Digital Forensics: Quick Thinking Led to Asset Freeze
On May 22, Cetus, a decentralized exchange on the Sui blockchain, suffered a substantial exploit due to a flaw in its automated market maker logic. This vulnerability allowed attackers to manipulate liquidity pools, resulting in the theft of approximately $223 million in digital assets. Swift action by the Cetus team and Sui validators led to the freezing of $162 million of the stolen funds, preventing further losses, but this action made them unreachable to all.
To recover the frozen assets, Cetus has initiated a community vote seeking approval for a protocol upgrade. This upgrade would permit the transfer of funds from the attacker’s wallets to a multisignature wallet controlled by Cetus, the Sui Foundation, and blockchain security firm OtterSec. The vote requires over 50% participation and a majority in favor to pass, and as of May 29, it has seen 89 ‘yes’ votes and 2 ‘no’ votes.
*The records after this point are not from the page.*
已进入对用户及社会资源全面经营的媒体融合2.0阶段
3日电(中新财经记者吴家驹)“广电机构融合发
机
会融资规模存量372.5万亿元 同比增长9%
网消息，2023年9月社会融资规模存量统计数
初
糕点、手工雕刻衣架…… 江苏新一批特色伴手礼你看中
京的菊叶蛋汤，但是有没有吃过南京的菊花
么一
The vote will close on 3 June.
Digital Forensics: Cetus Committed to Full Reimbursement
Cetus has committed to using its cash and token treasuries, supplemented by a critical loan from the Sui Foundation, to ensure full reimbursement for all affected users. The loan is contingent upon the successful recovery of the frozen funds through the community vote. This financial backing aims to restore user trust and stabilize the platform’s operations.
The incident has sparked discussions about the balance between decentralization and the need for intervention in blockchain governance. While some community members express concerns over centralization risks, others commend the proactive measures taken to secure user assets. In response to the exploit, the Sui Foundation has allocated $10 million to enhance ecosystem security, including audits, bug bounty programs, and formal verification processes.